Here's my list of ingredients for the brine
1 cup Coarse Ground Kosher Salt
1 cup Brown Sugar
-The rest is just basically eyeballing, meaning I just threw a buch of stuff in there.
Hot Sauce
Ground Oregano
Black Pepper
Garlic Powder
Soy Sauce
Worcestershire Sauce
(I know there's honey in the pict, but it's not in the brine)






I put all of this into a very large stainless steel bowl and put over medium low heat and stirred until the salt broke down





Then ice to chill it down BEFORE the bird parts go in.  For all beginners this is important for safety reasons.  





I got a good deal on 10lbs of leg quarters










...next add the parts ( I did about 5 pounds ) add enough cold water to cover chicken and put it in the refridgerator.  This is when I'm happy I have an extra fridge in the garage.  





next a little snack for the chef.  Some Braunschweiger and crackers





after about 4 hours I pulled the bird parts and laid them on paper towels on a cookie sheet.  I dabbed off the excess water from the top and gave them a generous sprinkle of rub and let them sit out for about a half hour while I got the Weber ready to go





Here they are going down on the Weber with Mesquite wood





ahhhh the smell of the TBS





The Dude Jr. approved! (of the chicken more than the camera)










Thanks for looking.


----------



## grothe

Very nice quarters Dude...


----------



## bigbaldbbq

Nice!! It looks good.


----------



## meat magician

Those look yummy!


----------



## ronp

Ahh, my favorite. Good job.


----------



## fire it up

Some good looking chicken Dude, and of course you brined, that's a must whenever I do poultry.  Anything special in that rub you want to share?
Think I'll throw a few of those tasty quarters on next time I smoke.
Thanks for making me hungry.


----------



## cowgirl

Tasty looking quarters Dude!! Little Dude is a cutie too.


----------



## alx

Good looking meal.Thanks for Q-view.


----------



## the dude abides

I love smoking thighs and quarter.  Probably my favorite thing to do this early in my young smoking career.  That rub is actually a store bought.  I have one of my own (needs some work) but I really like this one.  It's JB's Fatboy BBQ All Purpose brand.  They have a line of stuff.  Pretty good.  Here's a link to their site...http://jbsfatboy.com/

Thanks Cowgirl.  Any compliment from you is highly respected.  Not because you don't give them out, but because I'm not good enough to wash your dishes.  LOL  Little Dude looks just like me.  He's my little taste tester.


----------



## m1tanker78

Nice work there Dude!  It's an awesome feeling when you can take a relatively inexpensive buy and turn it into a delicasy.  LQ's are probably one of my most requested smokes by family and friends because I practically taught myself how to smoke with them.  I've never had much luck with brines so I stay away from them.

Once again, great job Dude,

Tom


----------



## richoso1

Chicken quarters are my fav cut, thanks for sharing my friend.


----------



## cman95

Good job dude, mighty tasty looking.


----------



## irishteabear

They sound good and look good too.


----------



## bassman

Those are some fine looking quarters.  I need to get those on my list again.  Thanks for sharing.


----------



## rons

Nice brine!

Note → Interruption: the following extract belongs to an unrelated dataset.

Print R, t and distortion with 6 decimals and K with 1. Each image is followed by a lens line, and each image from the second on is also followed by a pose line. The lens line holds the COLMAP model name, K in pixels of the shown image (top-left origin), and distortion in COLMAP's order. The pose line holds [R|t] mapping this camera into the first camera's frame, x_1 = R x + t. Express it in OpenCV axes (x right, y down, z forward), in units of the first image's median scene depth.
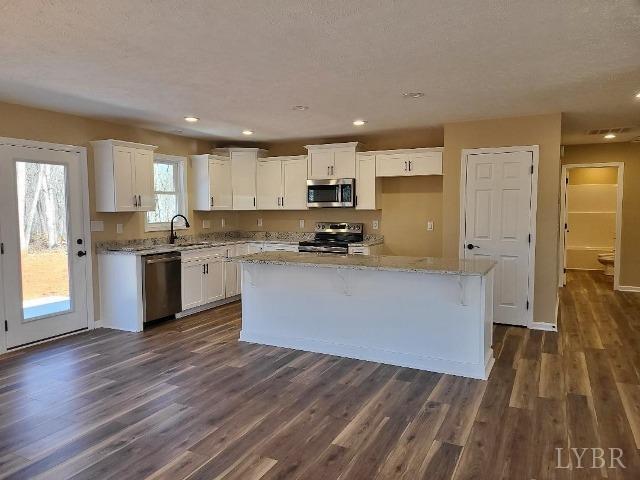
lens RADIAL K [[479.8, 0, 320.0], [0, 479.8, 240.0], [0, 0, 1]] dist [0.036895, -0.001524]
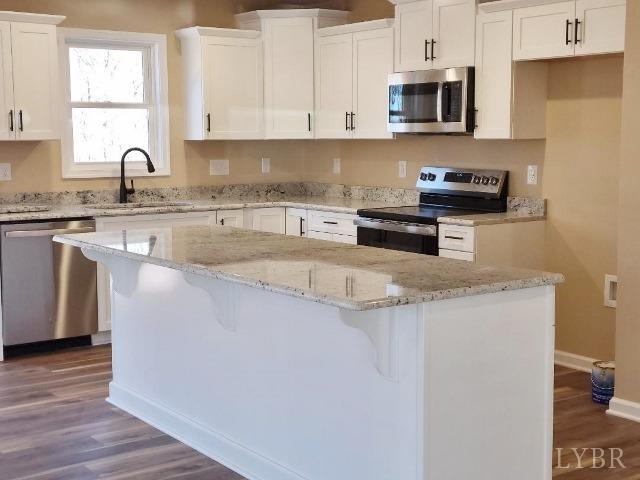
lens RADIAL K [[968.9, 0, 320.0], [0, 968.9, 240.0], [0, 0, 1]] dist [0.142863, -0.003778]
pose [[0.883877, 0.052700, -0.464742, 0.427462], [-0.032753, 0.998167, 0.050896, -0.014740], [0.466572, -0.029764, 0.883982, 0.180038]]
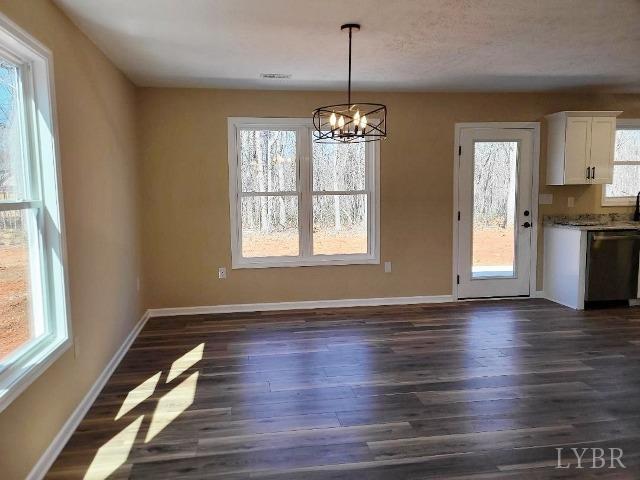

I gotta get more creative like that, those look great!


----------



## rivet

Dude, mighty fine looking quarters there! 

You cook them just how I like them... well cooked chicken skin off a thigh cannot be beat and yours looked just right. Some folks peel it off or say it's too dark, I say it's some of the best tasting part especially if they have a great rub on them. 

Good job on that, as well as the whole leg quarter thing. By reading the thread most of us agree that LQ are the way to go! 

Good score on the price too.....  0.49/lb is a great deal and worthy  of buying for the freezer. Also, thanks for the details on the brine. Makes me want to give it a shot too, since I've never brined. Dunno why, just always seemed like a PITA.


----------



## budlighting

oh yea,that looks good!gonna be in the 80's the end of the week.I'll finally get to teach myself how to smoke like the pros here on this site!Nice Q's


----------



## cruizer

Good looking quarters there Dude.


----------



## faith davis

we love this recipe and is now our in our monthly rotation. thanks for a wonderful recipe.


----------



## oldschoolbbq

Great looking , Dude 
	

	
	
		
		



		
		
	


	





A 'high five' for Little Dude.  He looks "Better" than you , though . . . 
	

	
	
		
		



		
		
	


	





.

Have fun and . . .


----------



## vecchiobob

Thanks Dude 
I'll be giving this a go


----------



## oldschoolbbq

Dude, glad to see you are still kicking.I had thought (with all the time that had past) you were AWOL.

Glad to see you here and doing good . I'm glad I still have a friend out there and that he will stay healthy for a long time. I would miss the future correspondence , good news I hope (untuil you reach 100-or more).
	

	
	
		
		



		
			






Keep in touch and have a nice holiday.

Stan


----------